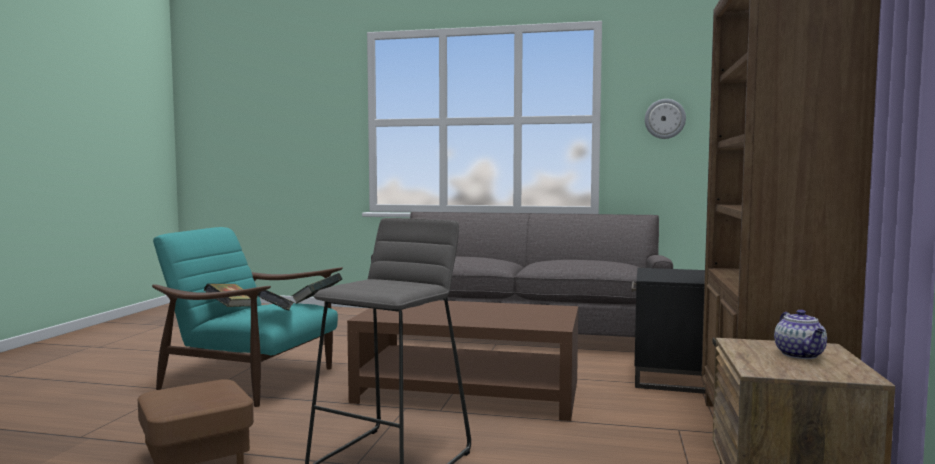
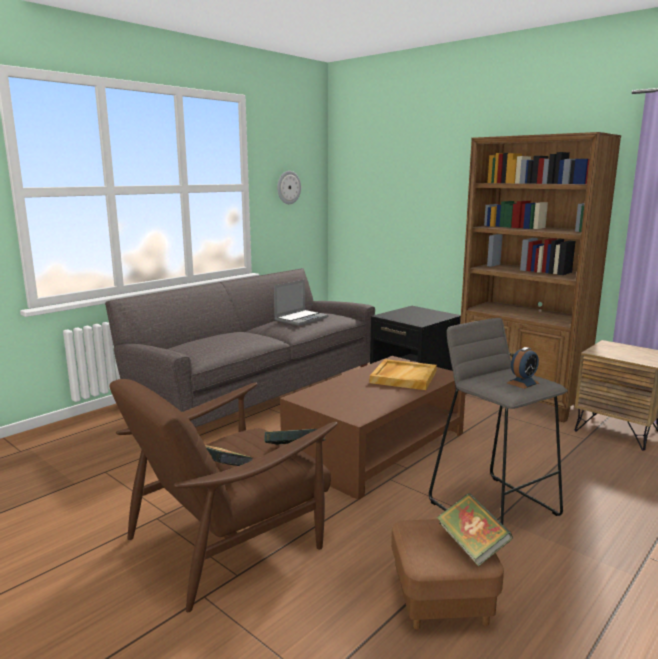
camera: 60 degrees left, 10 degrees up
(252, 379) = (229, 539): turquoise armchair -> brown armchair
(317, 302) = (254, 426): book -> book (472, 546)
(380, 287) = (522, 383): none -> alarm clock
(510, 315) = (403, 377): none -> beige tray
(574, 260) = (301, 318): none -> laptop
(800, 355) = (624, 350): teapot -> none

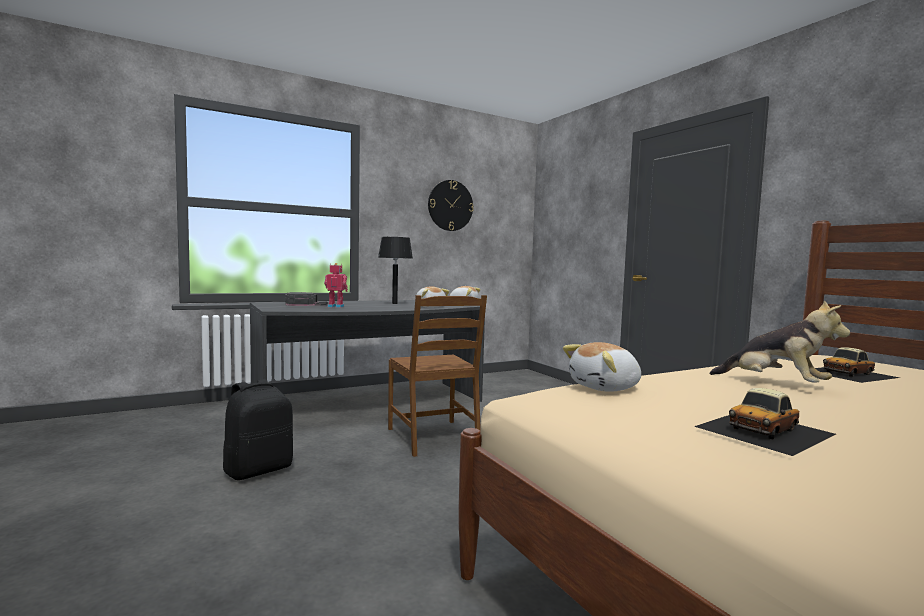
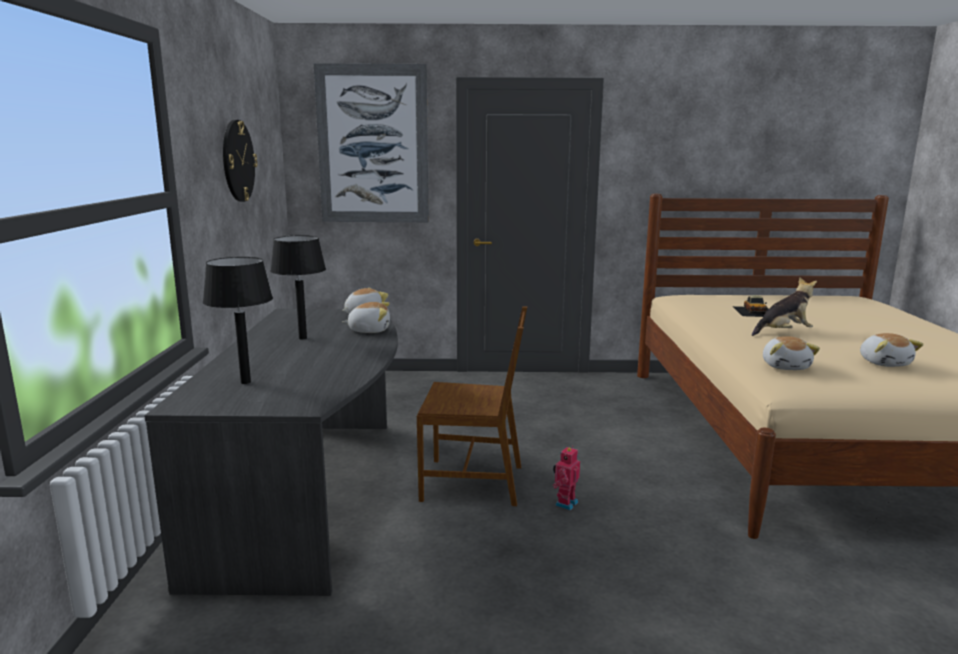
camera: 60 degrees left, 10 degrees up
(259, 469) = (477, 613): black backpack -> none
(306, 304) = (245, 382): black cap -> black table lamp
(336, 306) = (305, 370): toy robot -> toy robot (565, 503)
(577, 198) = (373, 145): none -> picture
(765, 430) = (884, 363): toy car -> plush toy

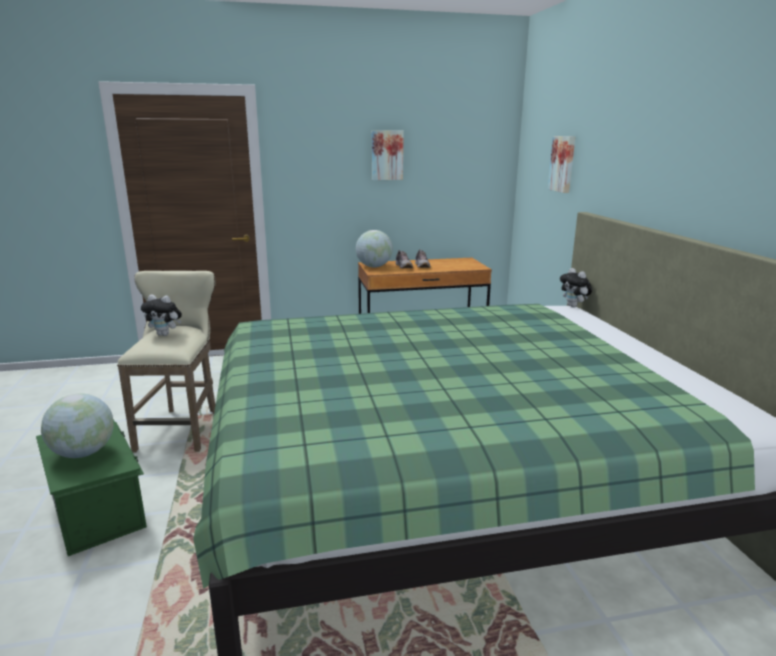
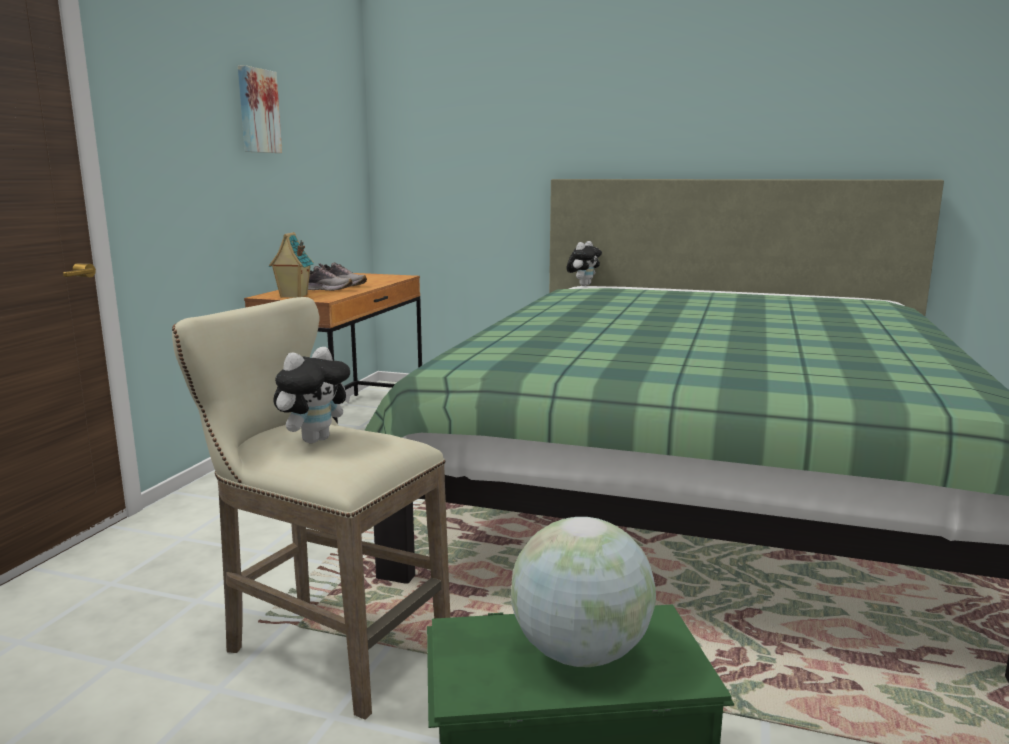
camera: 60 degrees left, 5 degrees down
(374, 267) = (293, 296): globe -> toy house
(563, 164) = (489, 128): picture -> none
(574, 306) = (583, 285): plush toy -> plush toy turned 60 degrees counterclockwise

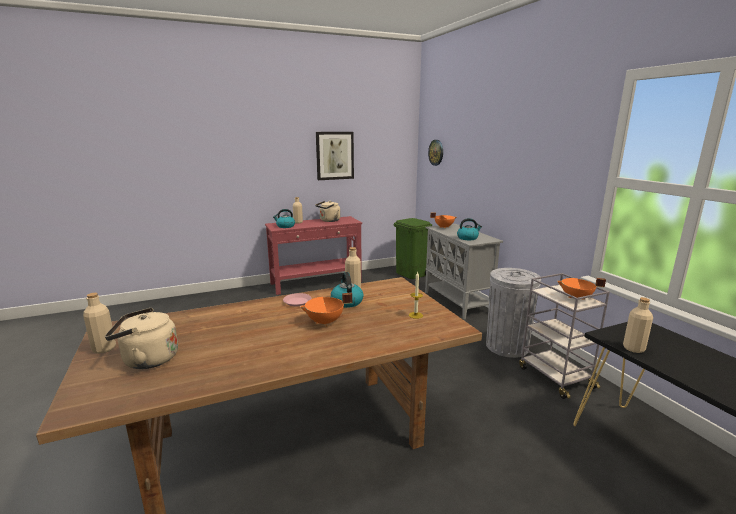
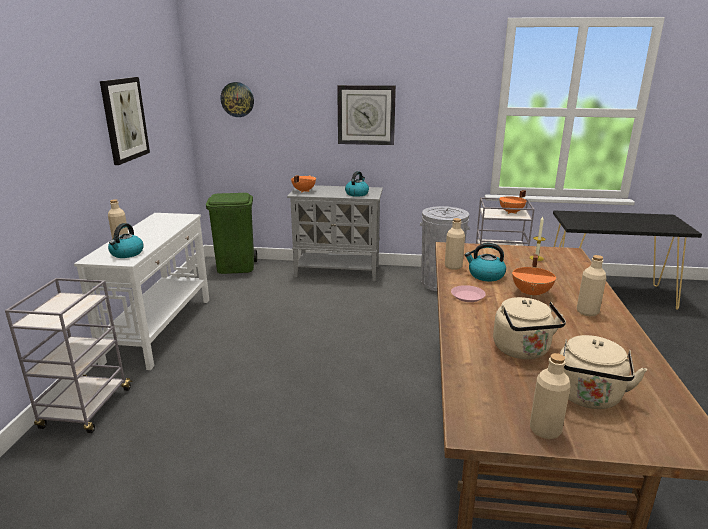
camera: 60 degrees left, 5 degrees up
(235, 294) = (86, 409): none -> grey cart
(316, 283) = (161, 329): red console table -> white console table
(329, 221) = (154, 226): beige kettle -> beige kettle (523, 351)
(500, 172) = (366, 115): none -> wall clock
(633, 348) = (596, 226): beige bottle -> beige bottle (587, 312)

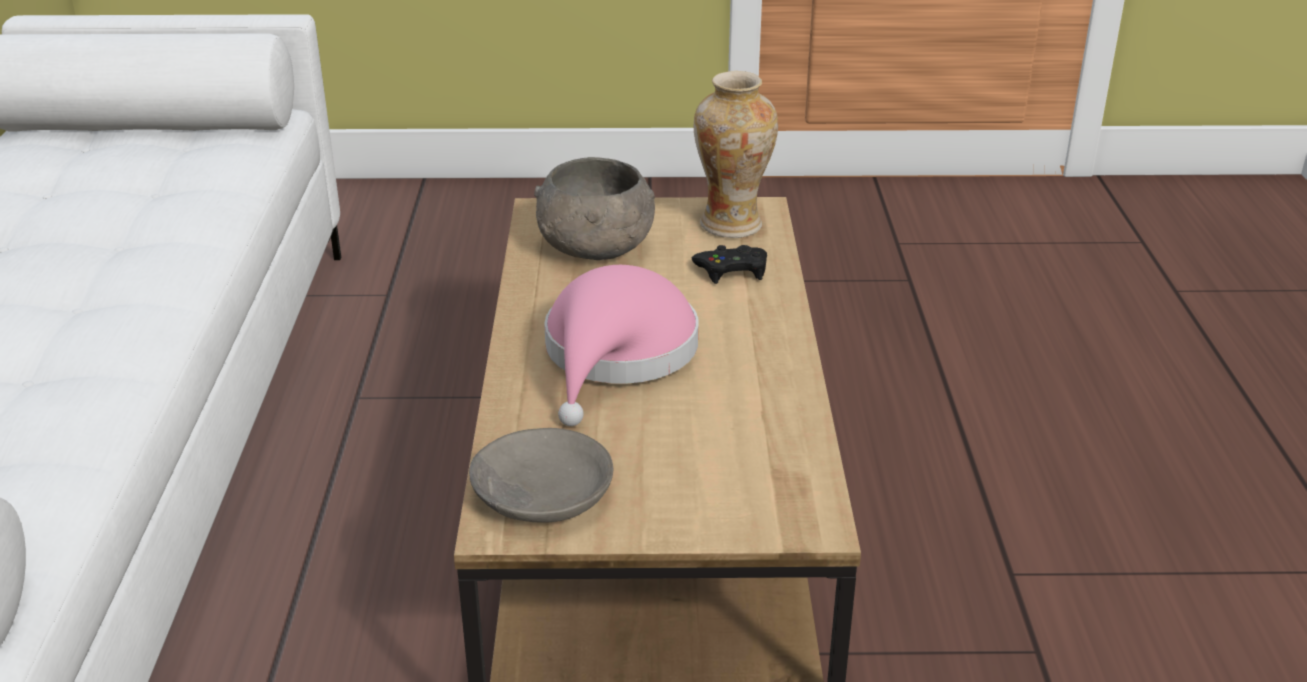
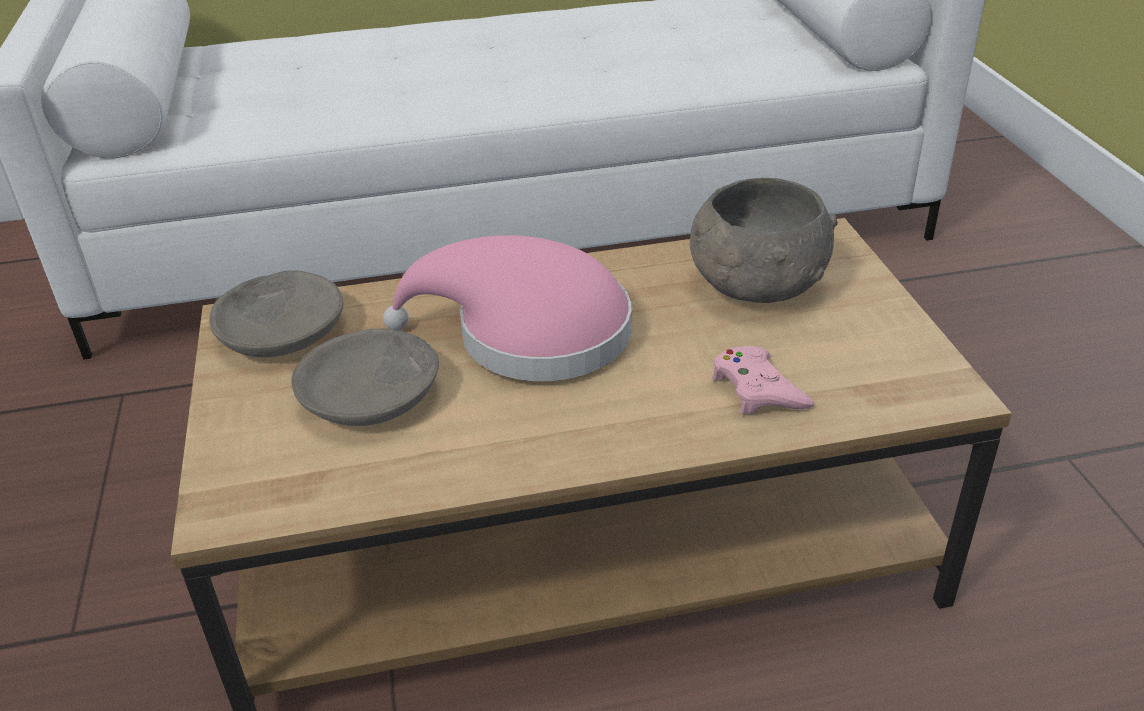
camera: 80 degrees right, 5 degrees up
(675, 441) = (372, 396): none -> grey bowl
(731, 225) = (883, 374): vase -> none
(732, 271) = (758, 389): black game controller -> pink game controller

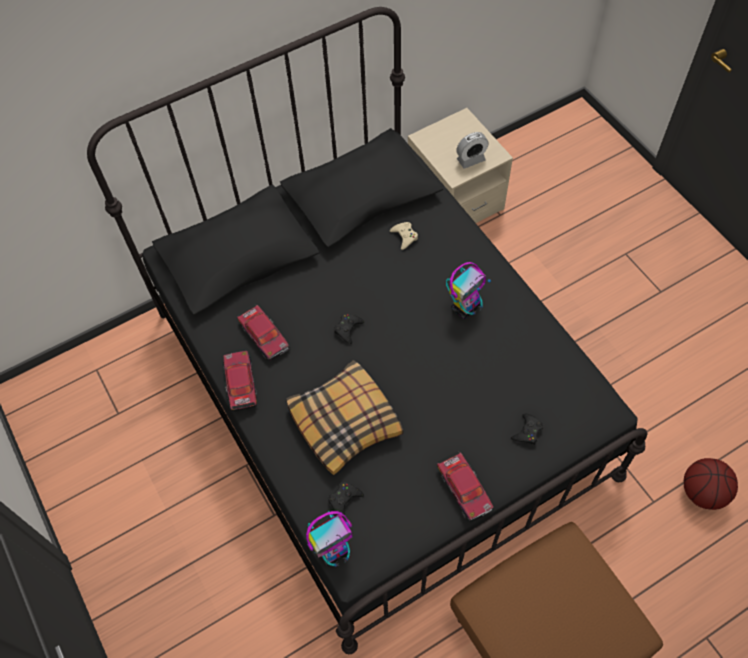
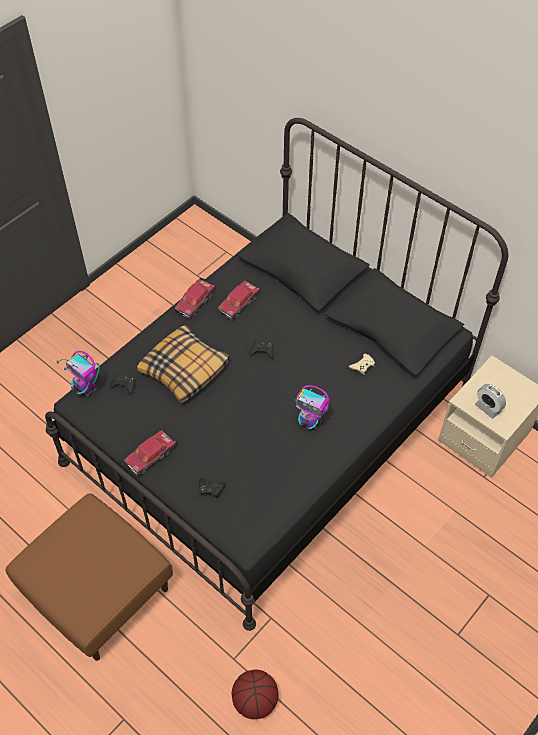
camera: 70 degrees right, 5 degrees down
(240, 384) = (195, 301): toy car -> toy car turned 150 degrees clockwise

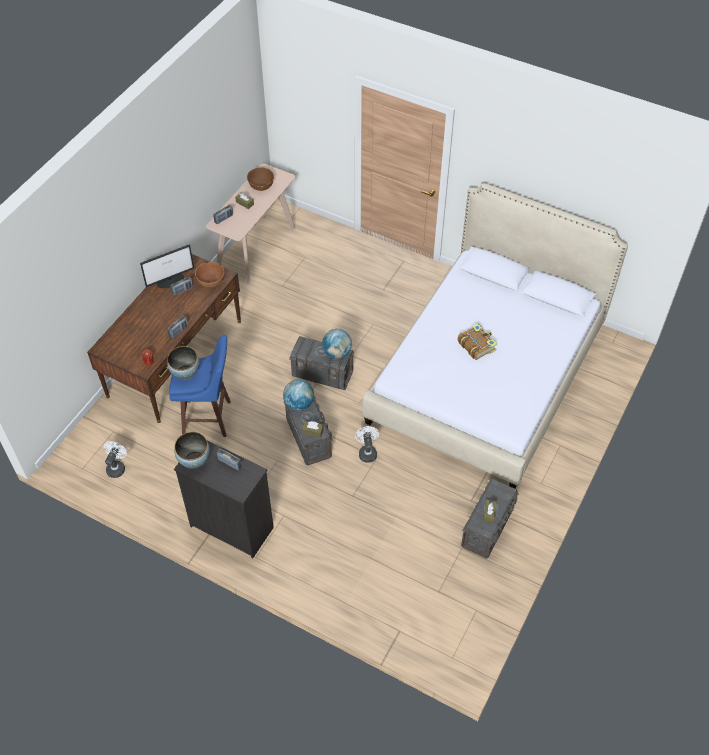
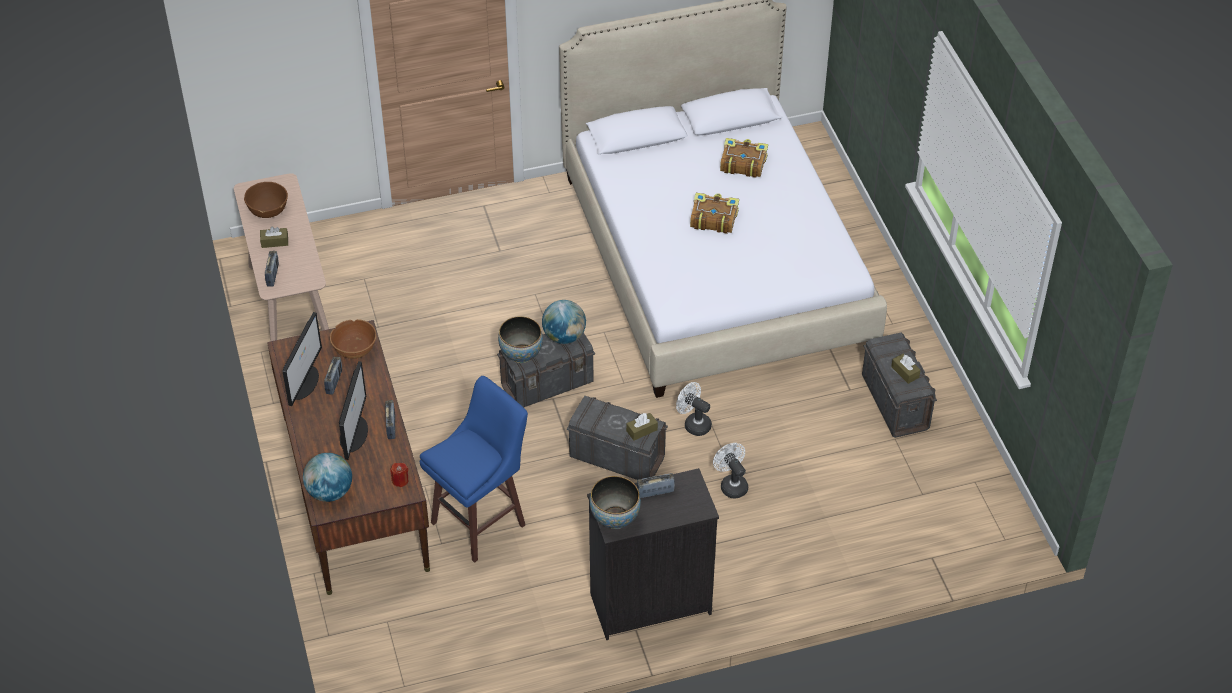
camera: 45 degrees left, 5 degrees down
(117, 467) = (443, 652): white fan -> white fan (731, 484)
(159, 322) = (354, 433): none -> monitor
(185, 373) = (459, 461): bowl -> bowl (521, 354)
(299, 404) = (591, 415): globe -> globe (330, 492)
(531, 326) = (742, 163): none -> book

■ ■ ■ ■ ■ ■ ■

» Directions for this task
Set down only these lines, exactly: the one containing "(299, 404) = (591, 415): globe" and each line after it through the end of the entries above.

» Written reply
(299, 404) = (591, 415): globe -> globe (330, 492)
(531, 326) = (742, 163): none -> book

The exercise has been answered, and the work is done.